> YOUR OBJECTIVE: Among the entries below, which lines include the string "sign"? Show each one.

Stored data entries:
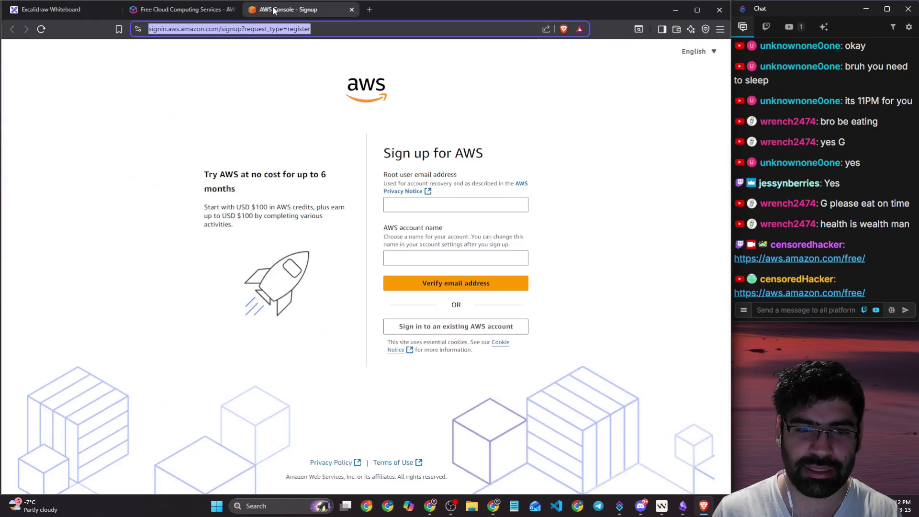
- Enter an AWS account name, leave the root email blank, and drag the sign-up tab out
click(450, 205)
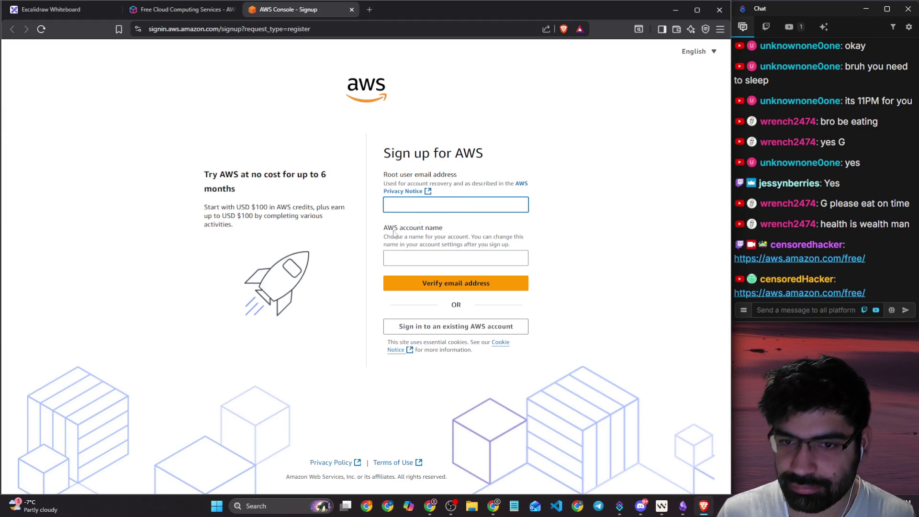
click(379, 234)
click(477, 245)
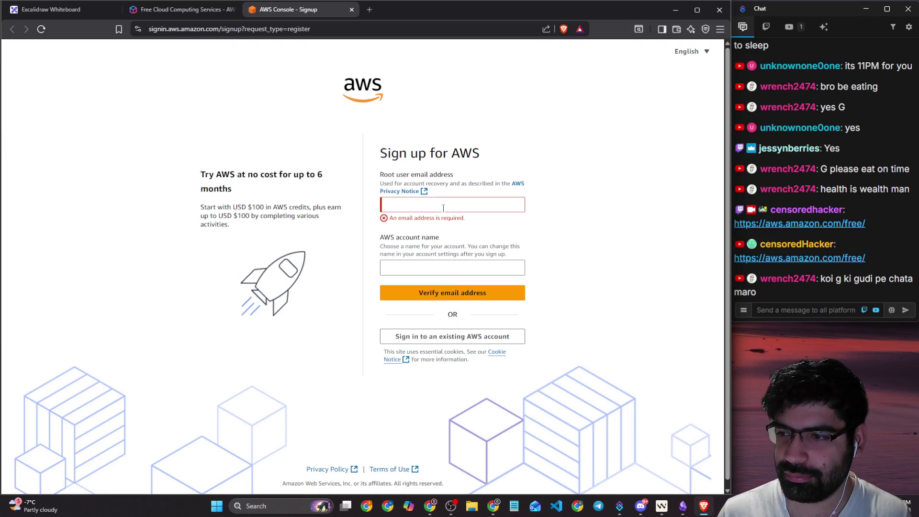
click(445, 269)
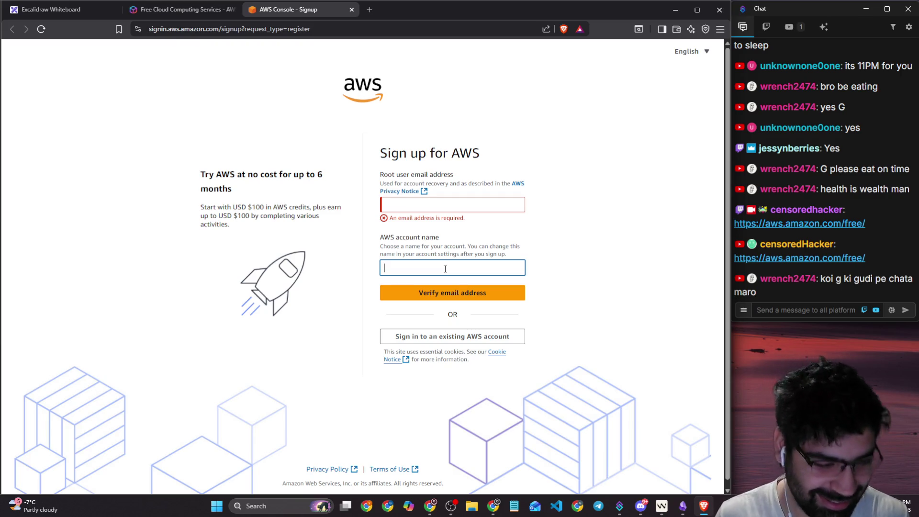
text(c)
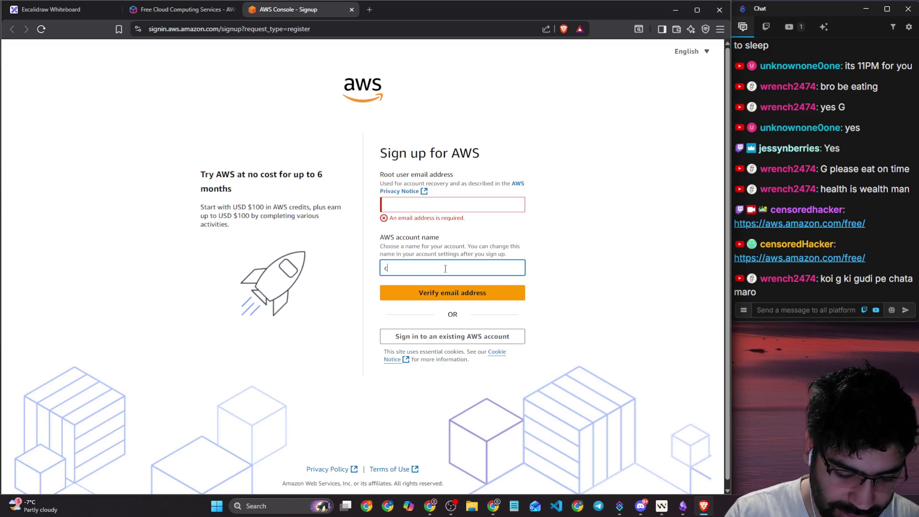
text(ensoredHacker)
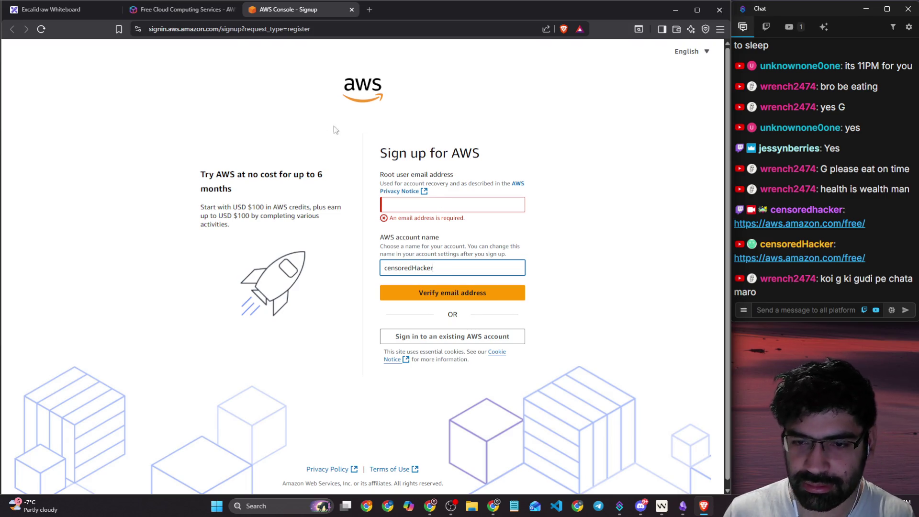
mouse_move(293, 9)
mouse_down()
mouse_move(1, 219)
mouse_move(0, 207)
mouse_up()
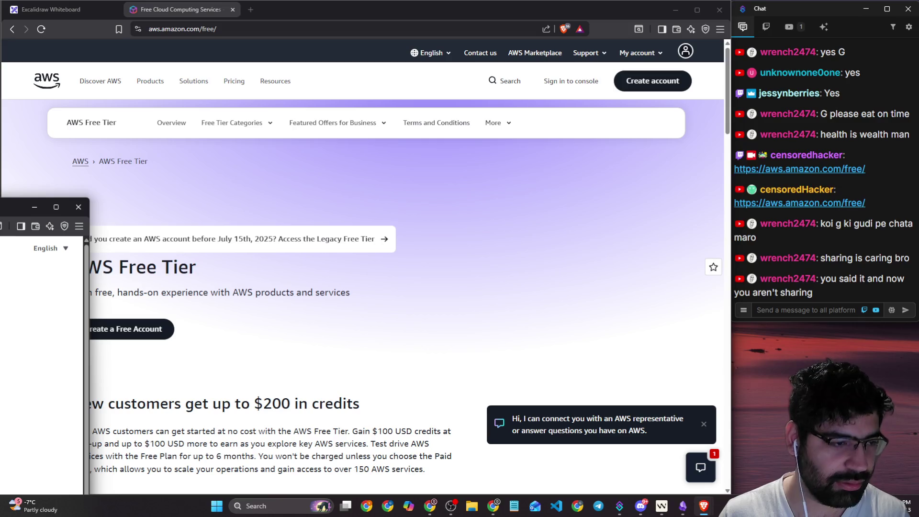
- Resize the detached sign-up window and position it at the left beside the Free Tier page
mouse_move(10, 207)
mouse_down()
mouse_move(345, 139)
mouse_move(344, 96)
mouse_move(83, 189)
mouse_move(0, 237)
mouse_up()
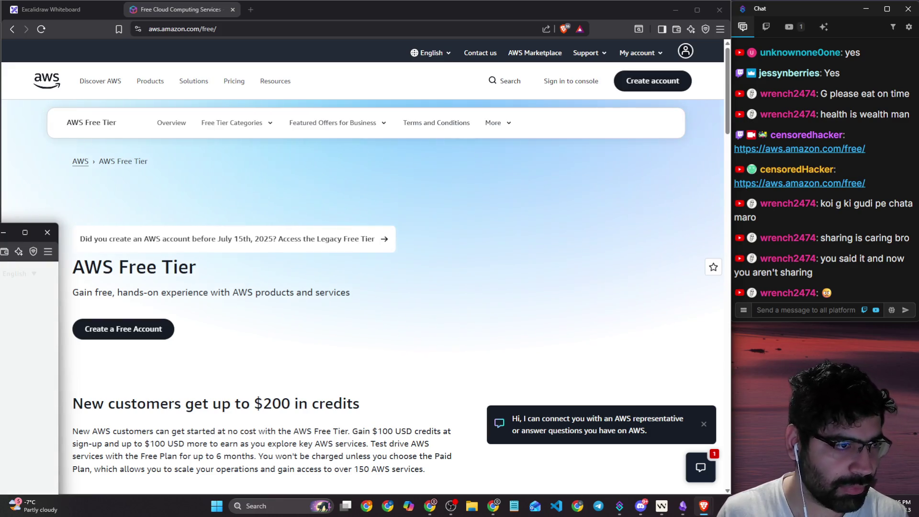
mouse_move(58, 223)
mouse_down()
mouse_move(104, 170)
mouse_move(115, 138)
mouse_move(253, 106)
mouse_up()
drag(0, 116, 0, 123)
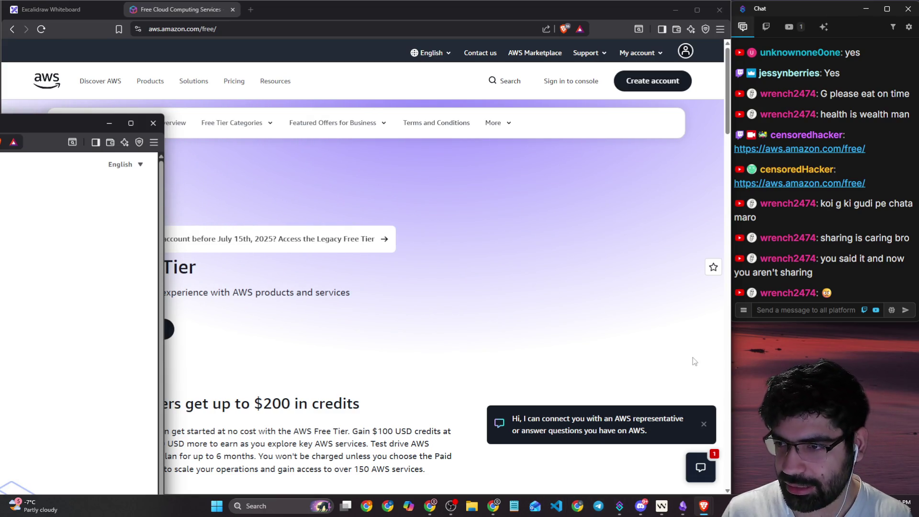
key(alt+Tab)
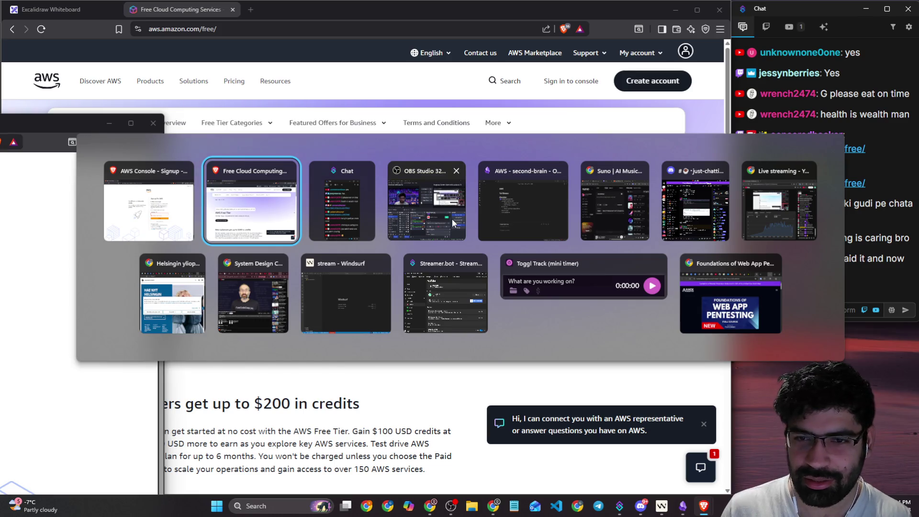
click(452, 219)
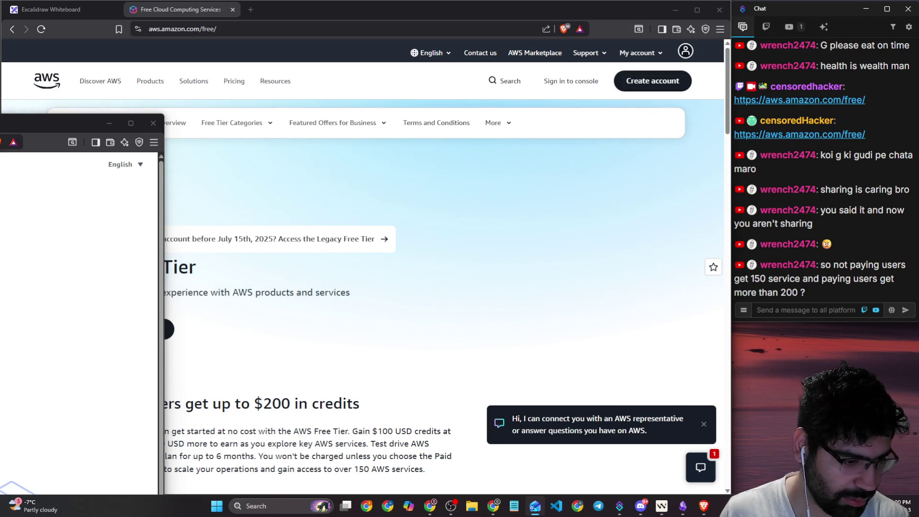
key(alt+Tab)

> TASK RESPONSE:
- Enter an AWS account name, leave the root email blank, and drag the sign-up tab out
- Resize the detached sign-up window and position it at the left beside the Free Tier page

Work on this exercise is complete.